The CFA answered question (1) in the affirmative, and, in doing so, criticised the previous approach adopted by the courts, noting as follows:

  1. The previous approach had the effect of replacing the statutory word “grounds” with the word “facts”. The latter is a narrower concept, and may not necessarily include an accused’s belief, perception or prejudice. However, a belief, perception or prejudice may fit quite readily within the concept of a “ground”; and
  2. The courts below held that if an accused’s belief, perception or prejudice was taken into account, this would turn the objective test into a subjective one. According to the CFA, this showed that the lower courts had been distracted by labels such as “objective” and “subjective”, which were not in the statute, and had applied these labels rather than the words of the statute.

Since the lower courts did not take into account the Appellant’s case on the trust that existed between himself and Kwok, they had failed to take into account the Appellant’s own perception and evaluation of relevant facts. The appeal was allowed on this ground.

On question (2), the CFA held that the correct test is whether any reasonable person looking at those grounds “would believe” that the property dealt with represents the proceeds of an indictable offence rather than a test of “could believe”.

The CFA noted that the test that emerged from previous CA jurisprudence, i.e. whether “a common sense, right-thinking member of the community would consider [the grounds] sufficient to lead a person to believe”, in fact amounted to a test of “could believe”. This was an inappropriately low standard, since:

  1. Money laundering is a serious offence which leads to a maximum penalty of 14 years’ imprisonment. The maximum penalty applies regardless of whether the accused had actual knowledge or “reasonable grounds to believe”.
  2. Only when a test of “would believe” is adopted can there be a strong sense of moral blame that is commensurate with the seriousness of the offence.

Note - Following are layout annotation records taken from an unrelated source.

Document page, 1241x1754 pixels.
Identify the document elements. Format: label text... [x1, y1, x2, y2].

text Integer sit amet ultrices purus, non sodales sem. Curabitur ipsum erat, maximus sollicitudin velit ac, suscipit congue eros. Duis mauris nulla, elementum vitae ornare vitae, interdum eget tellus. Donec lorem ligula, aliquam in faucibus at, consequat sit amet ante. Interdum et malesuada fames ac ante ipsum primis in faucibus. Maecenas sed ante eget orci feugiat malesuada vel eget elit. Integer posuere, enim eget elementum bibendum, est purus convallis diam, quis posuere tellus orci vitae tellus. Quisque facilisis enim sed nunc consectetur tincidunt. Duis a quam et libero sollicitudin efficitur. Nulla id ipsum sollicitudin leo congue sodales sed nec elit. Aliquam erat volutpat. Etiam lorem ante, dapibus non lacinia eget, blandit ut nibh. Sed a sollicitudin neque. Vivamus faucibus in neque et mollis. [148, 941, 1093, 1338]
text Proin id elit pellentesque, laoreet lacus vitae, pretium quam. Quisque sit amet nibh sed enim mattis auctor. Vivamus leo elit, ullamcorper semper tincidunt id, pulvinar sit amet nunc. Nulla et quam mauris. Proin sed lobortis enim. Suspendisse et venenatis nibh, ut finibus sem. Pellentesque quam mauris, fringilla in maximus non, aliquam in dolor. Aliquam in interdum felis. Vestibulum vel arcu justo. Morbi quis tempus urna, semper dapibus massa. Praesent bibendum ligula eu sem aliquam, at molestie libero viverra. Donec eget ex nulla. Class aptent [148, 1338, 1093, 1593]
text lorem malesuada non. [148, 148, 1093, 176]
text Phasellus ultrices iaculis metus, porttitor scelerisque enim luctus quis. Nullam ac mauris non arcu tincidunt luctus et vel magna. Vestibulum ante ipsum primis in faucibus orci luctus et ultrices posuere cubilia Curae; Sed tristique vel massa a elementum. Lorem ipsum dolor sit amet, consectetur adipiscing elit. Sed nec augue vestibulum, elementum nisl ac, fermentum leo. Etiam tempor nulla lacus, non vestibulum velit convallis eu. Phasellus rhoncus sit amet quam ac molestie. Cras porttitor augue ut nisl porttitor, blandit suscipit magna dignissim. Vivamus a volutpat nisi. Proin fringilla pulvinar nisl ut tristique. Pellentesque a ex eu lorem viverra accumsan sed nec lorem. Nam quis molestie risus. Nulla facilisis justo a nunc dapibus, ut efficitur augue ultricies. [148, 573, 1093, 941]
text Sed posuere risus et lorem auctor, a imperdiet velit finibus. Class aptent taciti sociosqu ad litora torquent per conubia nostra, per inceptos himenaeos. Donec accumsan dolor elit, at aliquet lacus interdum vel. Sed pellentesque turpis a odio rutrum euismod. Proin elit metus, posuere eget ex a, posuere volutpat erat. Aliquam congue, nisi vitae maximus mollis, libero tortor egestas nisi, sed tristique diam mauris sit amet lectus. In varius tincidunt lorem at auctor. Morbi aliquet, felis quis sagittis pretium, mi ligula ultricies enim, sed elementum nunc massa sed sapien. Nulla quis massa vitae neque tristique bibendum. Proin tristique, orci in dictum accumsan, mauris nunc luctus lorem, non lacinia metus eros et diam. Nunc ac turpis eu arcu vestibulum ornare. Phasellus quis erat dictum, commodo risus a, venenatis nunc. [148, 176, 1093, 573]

Accordingly, the appeal was also allowed on this ground.

Commentary

An offence under s 25(1) of the OSCO is triable either by a judge alone in the District Court, as in this case, or by a jury in the High Court. In the context of a jury trial, previous CA jurisprudence necessitated references to the abstract concepts of a “reasonable person” or “right-thinking member of the community”, or labels such as “objective” and “subjective”. The CFA observed that these phrases were likely to confuse the jury and may jeopardise them in making a just and fair decision.

The CFA’s judgement is a welcome remedy to this position and one which also refocuses attention on the wording of the statute, rather than the “apt-to-confuse” labels.

The decision by the CFA clarifies two important issues:

  1. When deciding whether a defendant has “grounds” to believe (that any property represents the proceeds of an indictable offence), “grounds” should not be limited to facts alone but can also include the beliefs, perceptions or prejudices of the defendant. The judge or jury can give such weight to an accused’s beliefs, perceptions or prejudices as he or she believes to be appropriate. i.e. are the defendant’s grounds “reasonable”?
  2. In determining whether the defendant’s grounds of belief are reasonable, the test to be applied is whether any reasonable person “would believe” that the property represents the proceeds of an indictable offence rather than the weaker test of “could believe”.

There have only been a limited number of CFA cases dealing with money laundering and this is the first time that the CFA has considered the mental element of the offence under s 25(1) of the OSCO. As a result of the decision, the CFA has raised the standard for conviction to an appropriate level, taking into account both the seriousness of the offence and the statutory maximum.